I risultati di questo tipo di intervento sono buoni, sia in termini di risoluzione del dolore che di funzionalità del ginocchio e ciò è confermato da una esperienza clinica che ha raggiuntoi 10 – 15 anni. E’ però da considerare che la protesi non può mai essere considerato un intervento definitivo. La statistica dimostra ineluttabilmente che la frequenza di problemi aumenta malauguratamente con il trascorrere del tempo e l’uso della articolazione artificiale.

I problemi sono legati soprattutto all’usura delle componenti proteiche e al rimodellamento osseo, che può portare alla perdita dell’ancoraggio della protesi. Un reintervento, con applicazione di una nuova protesi, deve essere considerato solamente in soggetti giovani, con una lunga aspettativa di vita.

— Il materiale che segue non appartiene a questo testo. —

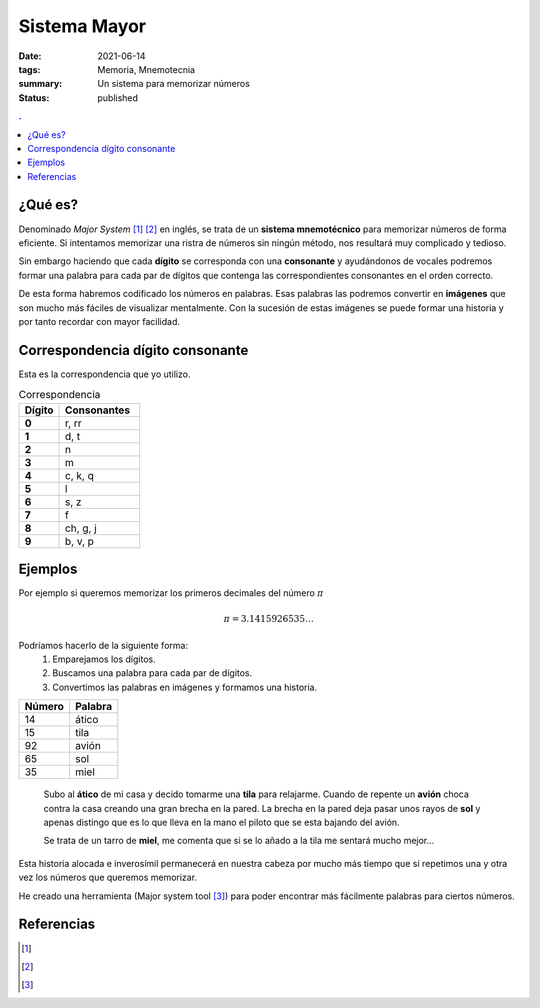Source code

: Sistema Mayor
#############

:date: 2021-06-14
:tags: Memoria, Mnemotecnia
:summary: Un sistema para memorizar números
:status: published

.. contents:: .

¿Qué es?
========

Denominado *Major System* [1]_ [2]_ en inglés, se trata de un **sistema mnemotécnico** para memorizar números de forma eficiente.
Si intentamos memorizar una ristra de números sin ningún método, nos resultará muy complicado y tedioso.

Sin embargo haciendo que cada **dígito** se corresponda con una **consonante** y
ayudándonos de vocales podremos formar una palabra para cada par de dígitos que contenga las correspondientes consonantes en el orden correcto.

De esta forma habremos codificado los números en palabras. Esas palabras las podremos convertir en **imágenes** que son mucho más fáciles de visualizar mentalmente. Con la sucesión de estas imágenes se puede formar una historia y por tanto recordar con mayor facilidad.


Correspondencia dígito consonante
=================================
Esta es la correspondencia que yo utilizo.

.. list-table:: Correspondencia
   :widths: 10 20
   :header-rows: 1
   :stub-columns: 1

   * - Dígito
     - Consonantes
   * - 0
     - r, rr
   * - 1
     - d, t
   * - 2
     - n
   * - 3
     - m
   * - 4
     - c, k, q
   * - 5
     - l
   * - 6
     - s, z
   * - 7
     - f
   * - 8
     - ch, g, j
   * - 9
     - b, v, p

Ejemplos
========
Por ejemplo si queremos memorizar los primeros decimales del número :math:`\pi`

.. math::

    \pi = 3.1415926535 \ldots

Podríamos hacerlo de la siguiente forma:
    1. Emparejamos los dígitos.
    2. Buscamos una palabra para cada par de dígitos.
    3. Convertimos las palabras en imágenes y formamos una historia.


.. csv-table::
   :header: Número, Palabra

        14,ático
        15,tila
        92,avión
        65,sol
        35,miel

.. highlights::

    Subo al **ático** de mi casa y decido tomarme una **tila** para relajarme. Cuando de repente un **avión** choca contra la casa creando una gran brecha en la pared.
    La brecha en la pared deja pasar unos rayos de **sol** y apenas distingo que es lo que lleva en la mano el piloto que se esta bajando del avión.

    Se trata de un tarro de **miel**, me comenta que si se lo añado a la tila me sentará mucho mejor...

Esta historia alocada e inverosímil permanecerá en nuestra cabeza por mucho más tiempo que si repetimos una y otra vez los números que queremos memorizar.

He creado una herramienta (Major system tool [3]_) para poder encontrar más fácilmente palabras para ciertos números.


Referencias
===========

.. [1]
    .. raw:: html

        <a href="https://en.wikipedia.org/wiki/Mnemonic_major_system" target="_blank">Major System Wikipedia</a><https://en.wikipedia.org/wiki/Mnemonic_major_system>
.. [2]
    .. raw:: html

        <a href="https://artofmemory.com/wiki/Major_System" target="_blank">Major System Art Of memory</a><https://en.wikipedia.org/wiki/Mnemonic_major_system>
.. [3]
    .. raw:: html

        <a href="https://major-system-tool.herokuapp.com/" target="_blank">Major system tool</a><https://en.wikipedia.org/wiki/Mnemonic_major_system>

Anche con questi limiti l’intervento di protesi del ginocchio rappresenta una formidabile soluzione terapeutica, perché permette di risolvere situazioni di grave distruzione articolare, che in passato potevano essere affrontate solo con gli interventi di artrodesi, cioè la fusione della articolazione e la perdita completa del movimento.